### Records contained in a dataset

•••

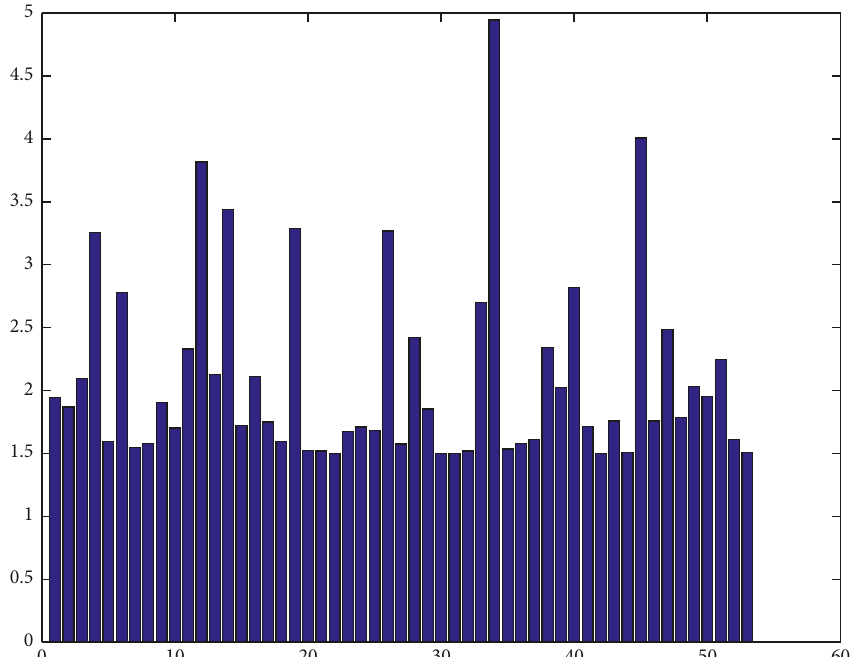
s ) of storms in the period 2009–2014 measured at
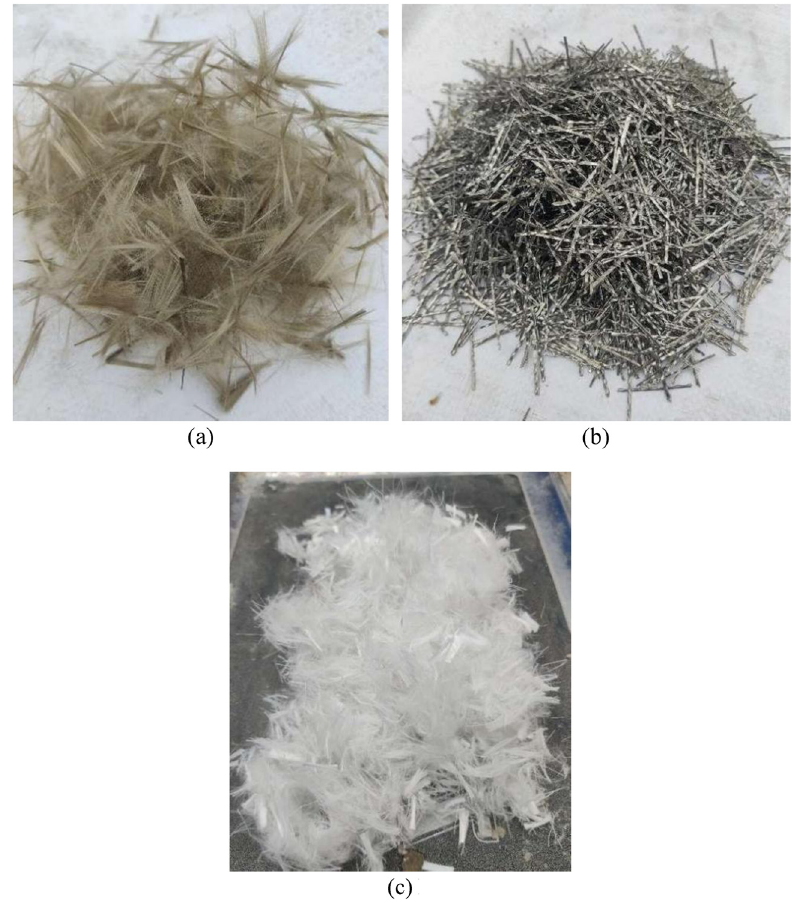
Figure 2: Fibers. ( a ) BF, ( b ) SF, and ( c ) PF.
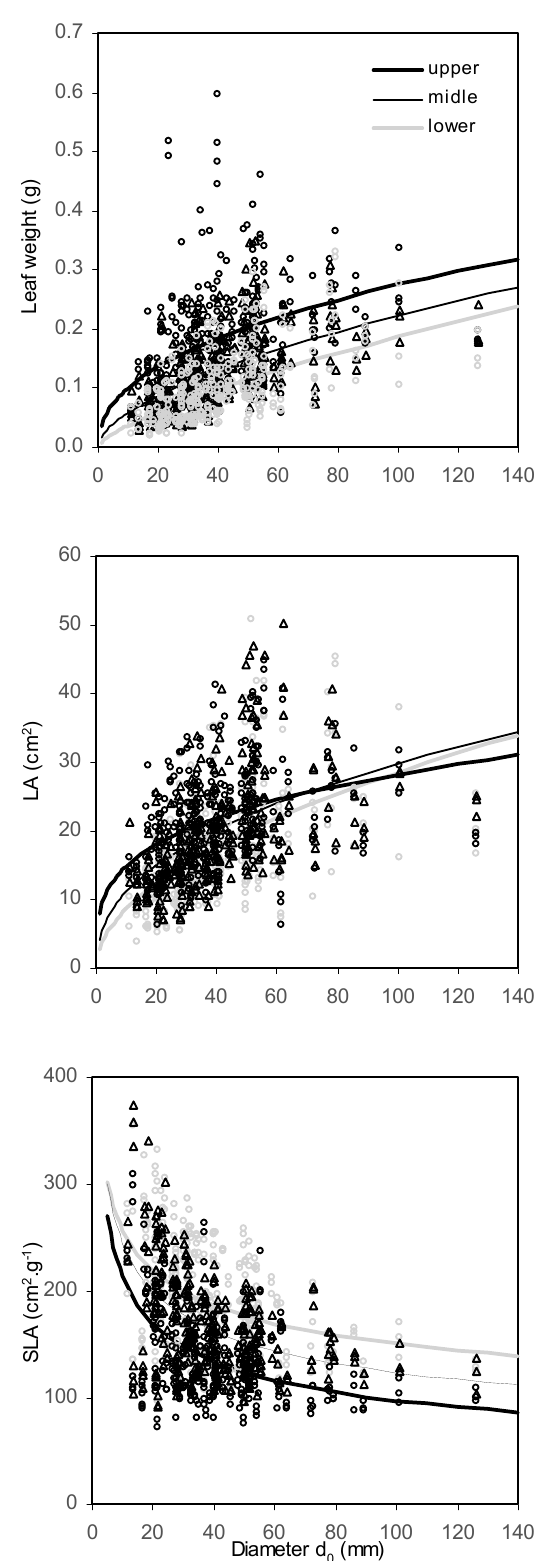
Figure 3. Relationship between d 0 stem base diameter and individual leaf mass (upper plate), leaf area (middle plate), or specific leaf area (lower plate) in the sampled common aspen trees with respect to foliage position along the tree crown.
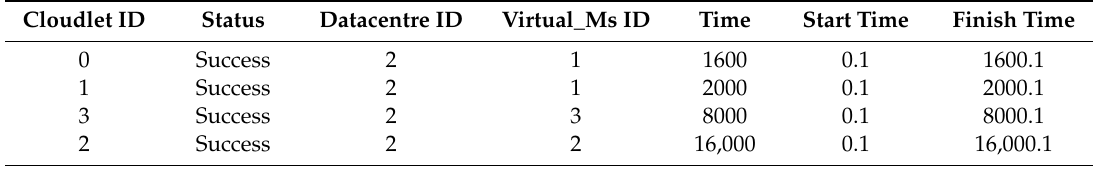
Table 10. Outputs of PPSO algorithm on CloudSim.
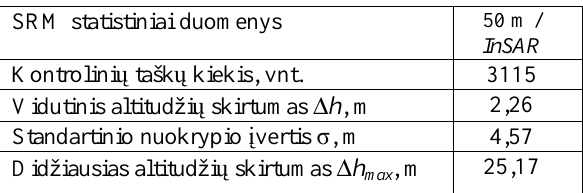
Table 2. Accuracy data of DTM SRM statistiniai duomenys 50 m /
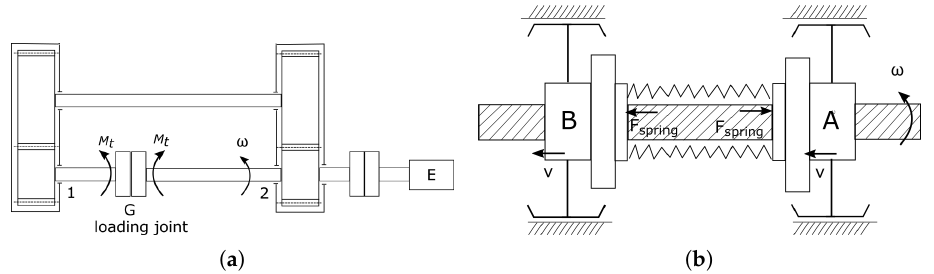
Figure 1. Comparison of the adoption of recirculating power principle in gear and ball screw test bench. ( a ) Gear test bench concept. ( b ) Ball screw test bench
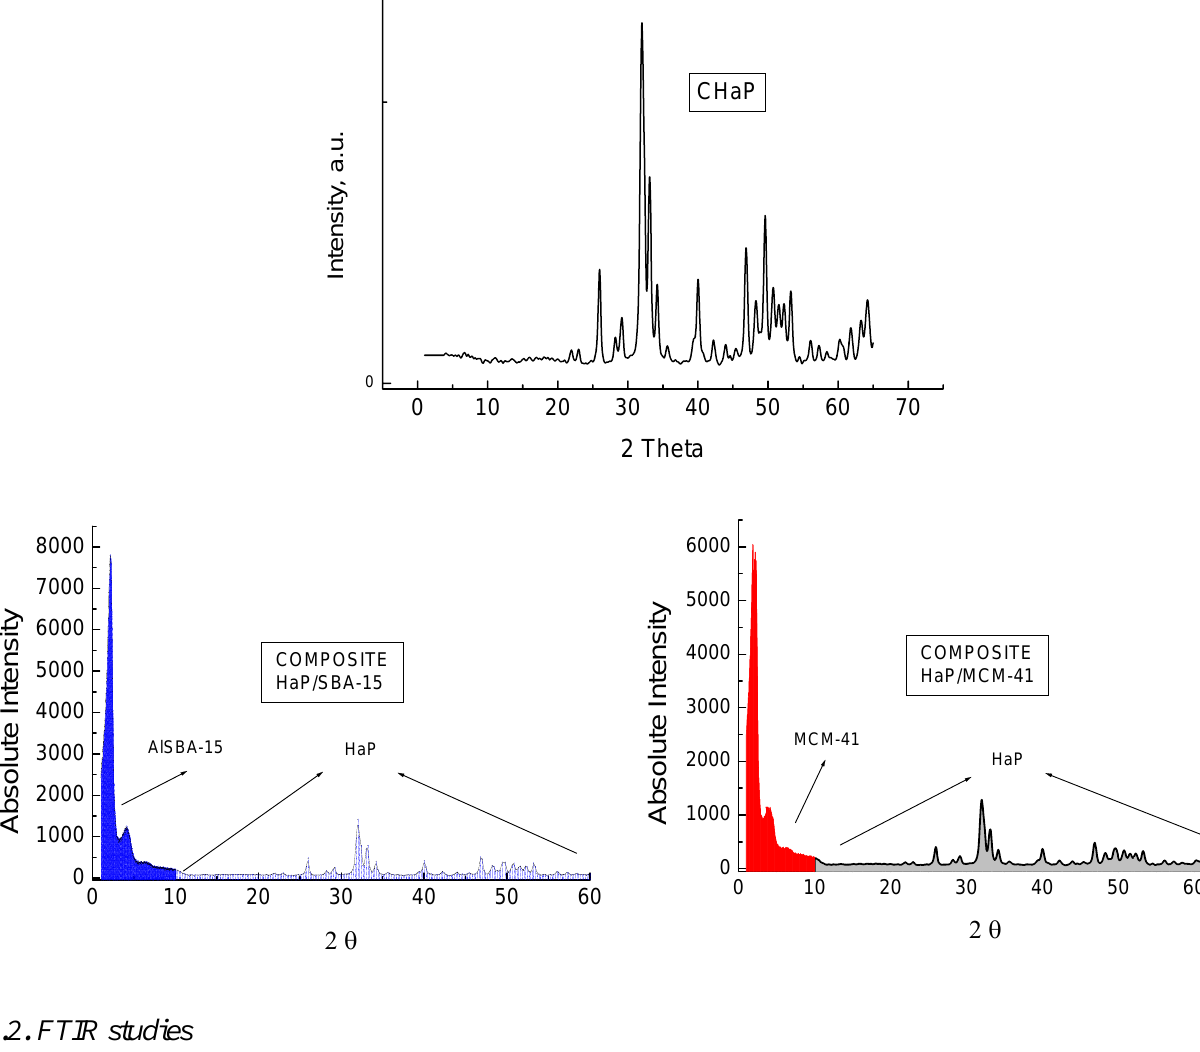
Figure 2. XRD of CHaP, HaP/SBA-15 and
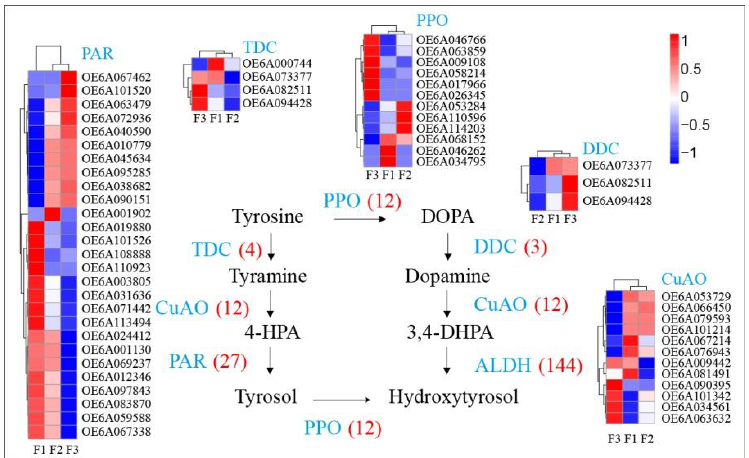
Figure 5. Expression of genes in hydroxytyrosol biosynthesis pathway and associated gene ex- pression levels within olive fruits at different maturity stages. levels within olive fruits at different maturity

•••

### GOAL OF THE EXERCISE
Each entry above is to be written out exactly. The pictures stay out.

### ANSWER BOX
s ) of storms in the period 2009–2014 measured at
Figure 2: Fibers. ( a ) BF, ( b ) SF, and ( c ) PF.
Figure 3. Relationship between d 0 stem base diameter and individual leaf mass (upper plate), leaf area (middle plate), or specific leaf area (lower plate) in the sampled common aspen trees with respect to foliage position along the tree crown.
Table 10. Outputs of PPSO algorithm on CloudSim.
Table 2. Accuracy data of DTM SRM statistiniai duomenys 50 m /
Figure 1. Comparison of the adoption of recirculating power principle in gear and ball screw test bench. ( a ) Gear test bench concept. ( b ) Ball screw test bench
Figure 2. XRD of CHaP, HaP/SBA-15 and
Figure 5. Expression of genes in hydroxytyrosol biosynthesis pathway and associated gene ex- pression levels within olive fruits at different maturity stages. levels within olive fruits at different maturity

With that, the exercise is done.